** Your task **
Update the rows from the first line up to and including the line with "How long does website development" by replacing "previous" with "earlier" and leaving everything else unchanged. Give only those lines, without the pictures.

** Given entries **
────────────────────

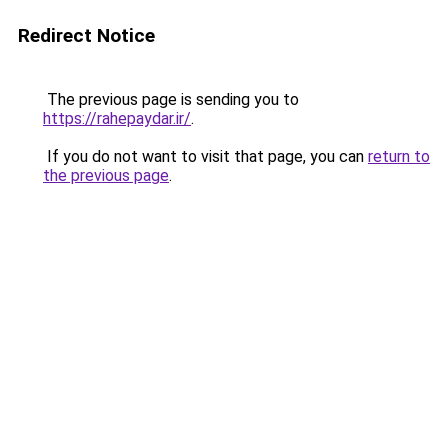
Redirect Notice
The previous page is sending you to
https://rahepaydar.ir/
.
If you do not want to visit that page, you can
return to
the previous page
.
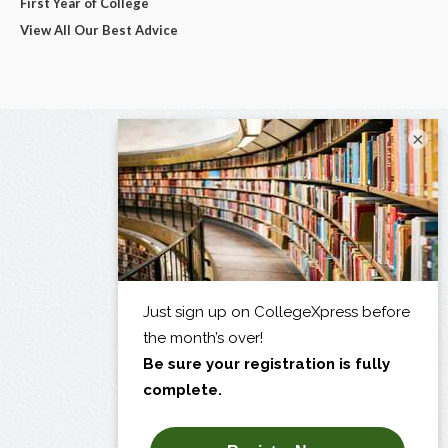
First Year of College
View All Our Best Advice
×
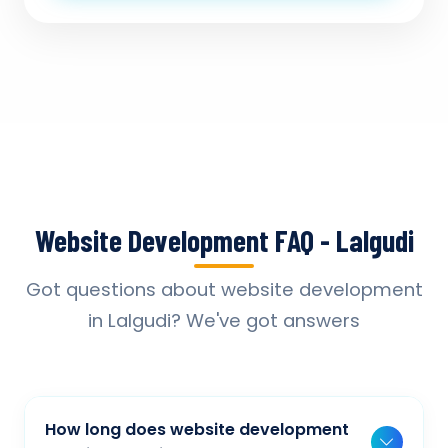
Website Development FAQ - Lalgudi
Got questions about website development
in Lalgudi? We've got answers
How long does website development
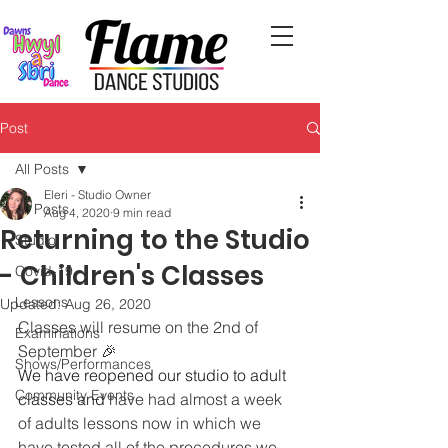
Post
All Posts
Eleri - Studio Owner
All Posts
Aug 4, 2020
9 min read
Returning to the Studio
Studio
- Children's Classes
Covid-19
Lessons
Updated:
Aug 26, 2020
Classes will resume on the 2nd of 
Examinations
September 🎉
Shows/Performances
We have reopened our studio to adult 
Community Events
classes and
 have had almost a week 
of adults lessons now in which we 
have tested all of the procedures we 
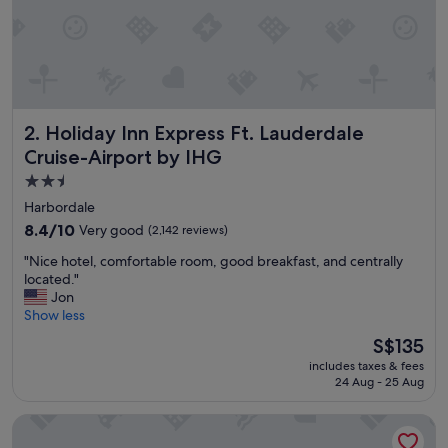
i
e
n
t
b
r
e
Holiday Inn Express Ft. Lauderdale Cruise-Airport by IHG
2. Holiday Inn Express Ft. Lauderdale
a
k
Cruise-Airport by IHG
f
2.5
a
star
s
Harbordale
t
property
8.4
8.4/10
Very good
(2,142 reviews)
,
out
a
"
"Nice hotel, comfortable room, good breakfast, and centrally
of
n
N
located."
10,
d
i
Jon
Very
g
c
Show less
good,
r
e
(2,142
The
S$135
e
h
reviews)
price
a
includes taxes & fees
o
is
t
24 Aug - 25 Aug
t
S$135
s
e
t
Embassy Suites by Hilton Fort Lauderdale 17th Street
l
a
,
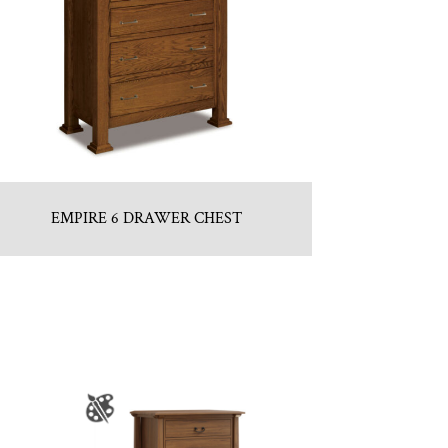
EMPIRE 6 DRAWER CHEST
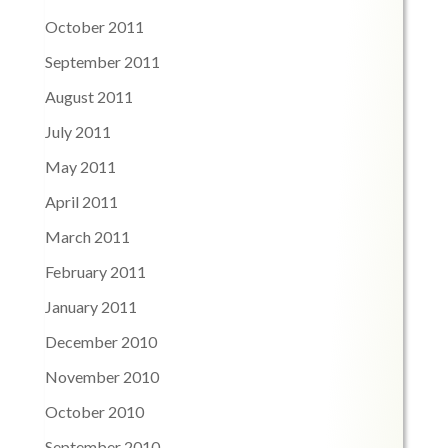
October 2011
September 2011
August 2011
July 2011
May 2011
April 2011
March 2011
February 2011
January 2011
December 2010
November 2010
October 2010
September 2010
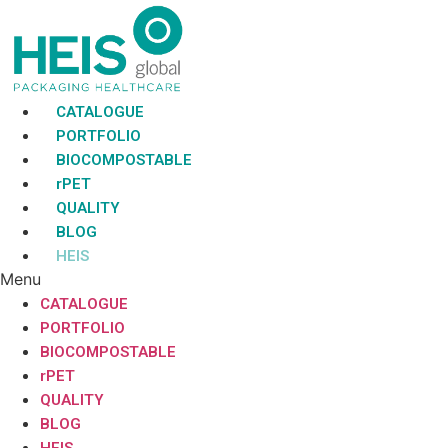
Skip
to
content
CATALOGUE
PORTFOLIO
BIOCOMPOSTABLE
rPET
QUALITY
BLOG
HEIS
Menu
CATALOGUE
PORTFOLIO
BIOCOMPOSTABLE
rPET
QUALITY
BLOG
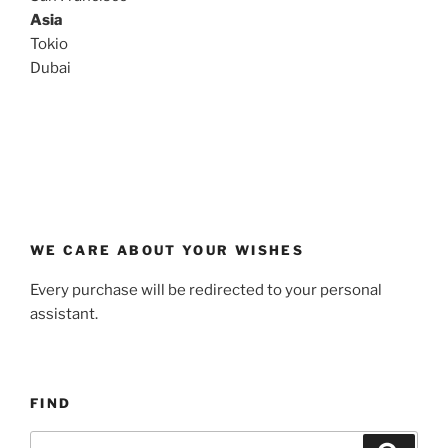
Asia
Tokio
Dubai
WE CARE ABOUT YOUR WISHES
Every purchase will be redirected to your personal
assistant.
FIND
Buscar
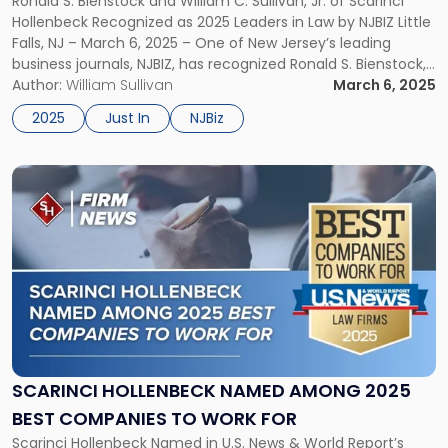
Ronald S. Bienstock and William C. Sullivan, Jr. of Scarinci
LEADERS IN LAW
and
Hollenbeck Recognized as 2025 Leaders in Law by NJBIZ Little
William
Falls, NJ – March 6, 2025 – One of New Jersey’s leading
C.
business journals, NJBIZ, has recognized Ronald S. Bienstock,
Sullivan,
Partner and Chair of the Intellectual Property Group, and
Author:
William Sullivan
March 6, 2025
Jr.
William C. Sullivan, Jr., Partner and […]
Leaders
2025
Just In
NJBiz
in
Law"
Link
to
post
with
title
-
"Scarinci
Hollenbeck
Named
Among
2025
SCARINCI HOLLENBECK NAMED AMONG 2025
Best
BEST COMPANIES TO WORK FOR
Companies
Scarinci Hollenbeck Named in U.S. News & World Report’s
to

────────────────────

** Solution to the exercise **
Redirect Notice
The earlier page is sending you to
https://rahepaydar.ir/
.
If you do not want to visit that page, you can
return to
the earlier page
.
First Year of College
View All Our Best Advice
×
Website Development FAQ - Lalgudi
Got questions about website development
in Lalgudi? We've got answers
How long does website development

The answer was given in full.